▸ WORK REQUEST
Reproduce the text of all the records below, swapping "Blanc" for "Rouge" everywhere it appears and leaving everything else unchanged. Omit the pictures.

▸ SOURCE MATERIAL
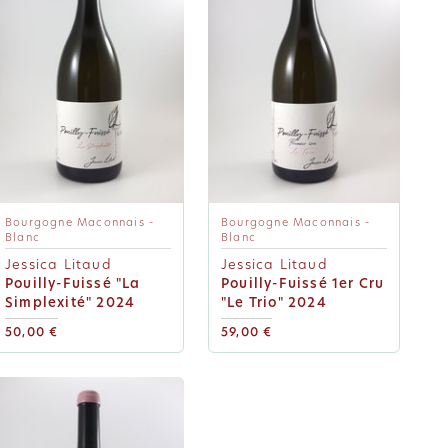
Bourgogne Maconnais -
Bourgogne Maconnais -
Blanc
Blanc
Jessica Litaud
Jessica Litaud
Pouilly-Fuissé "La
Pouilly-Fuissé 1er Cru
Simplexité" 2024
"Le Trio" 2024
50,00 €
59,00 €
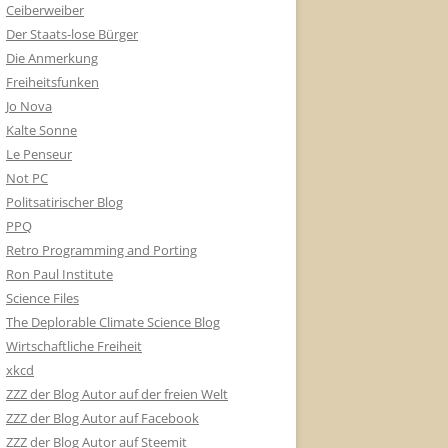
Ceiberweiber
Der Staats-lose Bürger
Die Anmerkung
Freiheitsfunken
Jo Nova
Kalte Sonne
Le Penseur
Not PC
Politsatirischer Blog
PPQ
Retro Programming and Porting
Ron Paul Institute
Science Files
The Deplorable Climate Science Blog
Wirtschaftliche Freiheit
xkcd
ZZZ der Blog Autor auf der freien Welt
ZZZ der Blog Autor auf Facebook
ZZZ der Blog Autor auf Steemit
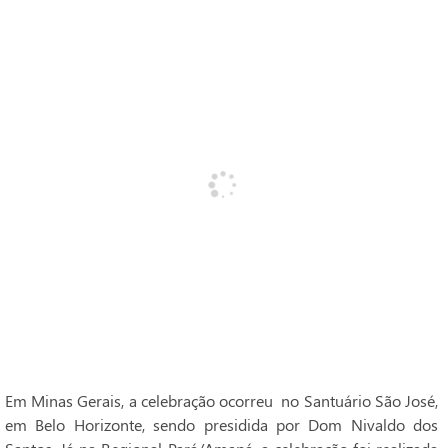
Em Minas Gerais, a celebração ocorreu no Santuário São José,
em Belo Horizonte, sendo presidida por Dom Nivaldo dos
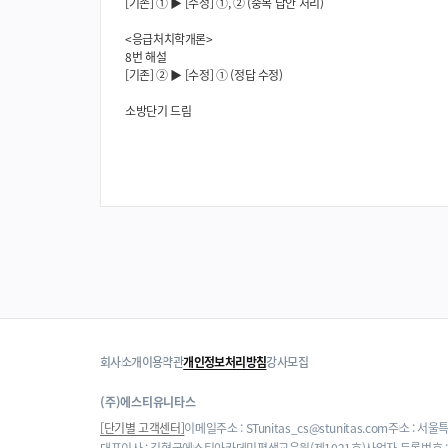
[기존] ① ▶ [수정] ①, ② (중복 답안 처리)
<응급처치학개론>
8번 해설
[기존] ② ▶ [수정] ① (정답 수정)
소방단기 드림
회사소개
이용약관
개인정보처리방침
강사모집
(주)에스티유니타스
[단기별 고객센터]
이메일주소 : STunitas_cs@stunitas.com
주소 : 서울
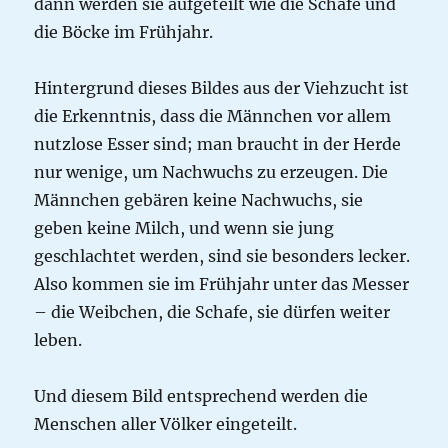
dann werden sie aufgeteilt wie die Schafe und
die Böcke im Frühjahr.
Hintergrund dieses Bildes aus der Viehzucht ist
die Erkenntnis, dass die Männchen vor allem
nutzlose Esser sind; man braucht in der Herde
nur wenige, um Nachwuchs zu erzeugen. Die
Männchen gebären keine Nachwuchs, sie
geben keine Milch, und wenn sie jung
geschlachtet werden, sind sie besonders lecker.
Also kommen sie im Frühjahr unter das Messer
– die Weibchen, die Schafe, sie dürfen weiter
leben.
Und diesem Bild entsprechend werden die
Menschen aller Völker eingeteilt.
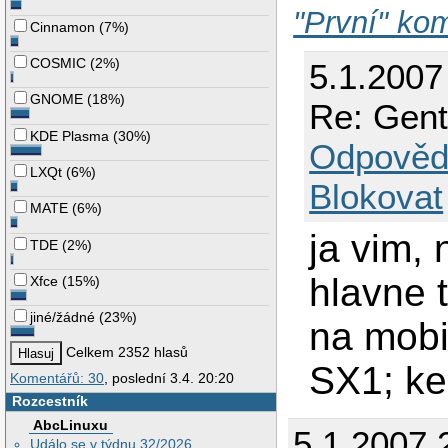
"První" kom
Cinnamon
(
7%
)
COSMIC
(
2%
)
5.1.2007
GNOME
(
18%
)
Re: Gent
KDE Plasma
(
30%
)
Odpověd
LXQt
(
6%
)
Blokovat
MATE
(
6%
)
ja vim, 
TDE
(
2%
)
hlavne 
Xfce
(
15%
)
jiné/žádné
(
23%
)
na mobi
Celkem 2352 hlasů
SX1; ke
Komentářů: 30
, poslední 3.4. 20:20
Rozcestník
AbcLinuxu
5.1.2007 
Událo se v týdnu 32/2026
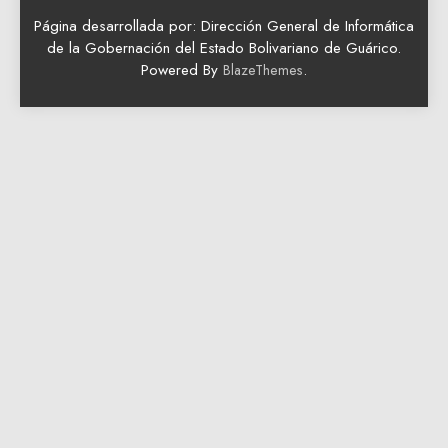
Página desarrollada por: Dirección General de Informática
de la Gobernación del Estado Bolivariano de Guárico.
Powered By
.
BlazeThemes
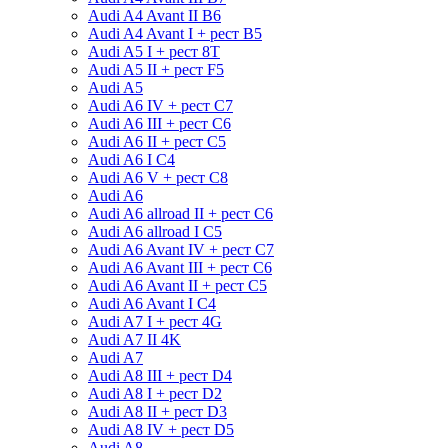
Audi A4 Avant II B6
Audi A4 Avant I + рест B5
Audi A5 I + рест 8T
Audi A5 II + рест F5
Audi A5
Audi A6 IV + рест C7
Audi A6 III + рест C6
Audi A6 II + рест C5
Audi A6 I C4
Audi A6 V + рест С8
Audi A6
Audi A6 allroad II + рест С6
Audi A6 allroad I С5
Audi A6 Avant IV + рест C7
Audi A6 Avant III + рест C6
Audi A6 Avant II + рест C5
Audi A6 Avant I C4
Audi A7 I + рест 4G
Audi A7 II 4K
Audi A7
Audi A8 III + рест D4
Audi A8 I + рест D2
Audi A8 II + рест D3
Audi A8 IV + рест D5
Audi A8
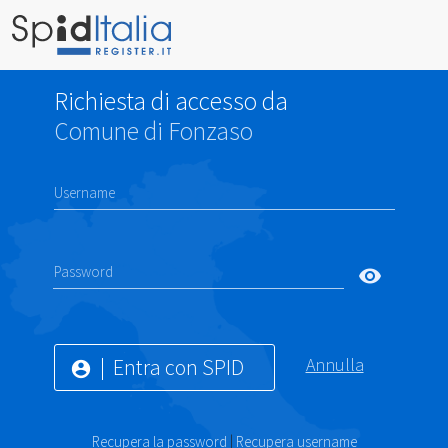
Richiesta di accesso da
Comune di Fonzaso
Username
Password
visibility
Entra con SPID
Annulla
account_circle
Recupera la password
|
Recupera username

▸ TASK ANSWER
Bourgogne Maconnais -
Bourgogne Maconnais -
Rouge
Rouge
Jessica Litaud
Jessica Litaud
Pouilly-Fuissé "La
Pouilly-Fuissé 1er Cru
Simplexité" 2024
"Le Trio" 2024
50,00 €
59,00 €
Ceiberweiber
Der Staats-lose Bürger
Die Anmerkung
Freiheitsfunken
Jo Nova
Kalte Sonne
Le Penseur
Not PC
Politsatirischer Blog
PPQ
Retro Programming and Porting
Ron Paul Institute
Science Files
The Deplorable Climate Science Blog
Wirtschaftliche Freiheit
xkcd
ZZZ der Blog Autor auf der freien Welt
ZZZ der Blog Autor auf Facebook
ZZZ der Blog Autor auf Steemit
Em Minas Gerais, a celebração ocorreu no Santuário São José,
em Belo Horizonte, sendo presidida por Dom Nivaldo dos
[기존] ① ▶ [수정] ①, ② (중복 답안 처리)
<응급처치학개론>
8번 해설
[기존] ② ▶ [수정] ① (정답 수정)
소방단기 드림
회사소개
이용약관
개인정보처리방침
강사모집
(주)에스티유니타스
[단기별 고객센터]
이메일주소 : STunitas_cs@stunitas.com
주소 : 서울
dann werden sie aufgeteilt wie die Schafe und
die Böcke im Frühjahr.
Hintergrund dieses Bildes aus der Viehzucht ist
die Erkenntnis, dass die Männchen vor allem
nutzlose Esser sind; man braucht in der Herde
nur wenige, um Nachwuchs zu erzeugen. Die
Männchen gebären keine Nachwuchs, sie
geben keine Milch, und wenn sie jung
geschlachtet werden, sind sie besonders lecker.
Also kommen sie im Frühjahr unter das Messer
– die Weibchen, die Schafe, sie dürfen weiter
leben.
Und diesem Bild entsprechend werden die
Menschen aller Völker eingeteilt.
"První" kom
Cinnamon
(
7%
)
COSMIC
(
2%
)
5.1.2007
GNOME
(
18%
)
Re: Gent
KDE Plasma
(
30%
)
Odpověd
LXQt
(
6%
)
Blokovat
MATE
(
6%
)
ja vim, 
TDE
(
2%
)
hlavne 
Xfce
(
15%
)
jiné/žádné
(
23%
)
na mobi
Celkem 2352 hlasů
SX1; ke
Komentářů: 30
, poslední 3.4. 20:20
Rozcestník
AbcLinuxu
5.1.2007 
Událo se v týdnu 32/2026
Página desarrollada por: Dirección General de Informática
de la Gobernación del Estado Bolivariano de Guárico.
Powered By
.
BlazeThemes
Audi A4 Avant II B6
Audi A4 Avant I + рест B5
Audi A5 I + рест 8T
Audi A5 II + рест F5
Audi A5
Audi A6 IV + рест C7
Audi A6 III + рест C6
Audi A6 II + рест C5
Audi A6 I C4
Audi A6 V + рест С8
Audi A6
Audi A6 allroad II + рест С6
Audi A6 allroad I С5
Audi A6 Avant IV + рест C7
Audi A6 Avant III + рест C6
Audi A6 Avant II + рест C5
Audi A6 Avant I C4
Audi A7 I + рест 4G
Audi A7 II 4K
Audi A7
Audi A8 III + рест D4
Audi A8 I + рест D2
Audi A8 II + рест D3
Audi A8 IV + рест D5
Audi A8
Richiesta di accesso da
Comune di Fonzaso
Username
Password
visibility
Entra con SPID
Annulla
account_circle
Recupera la password
|
Recupera username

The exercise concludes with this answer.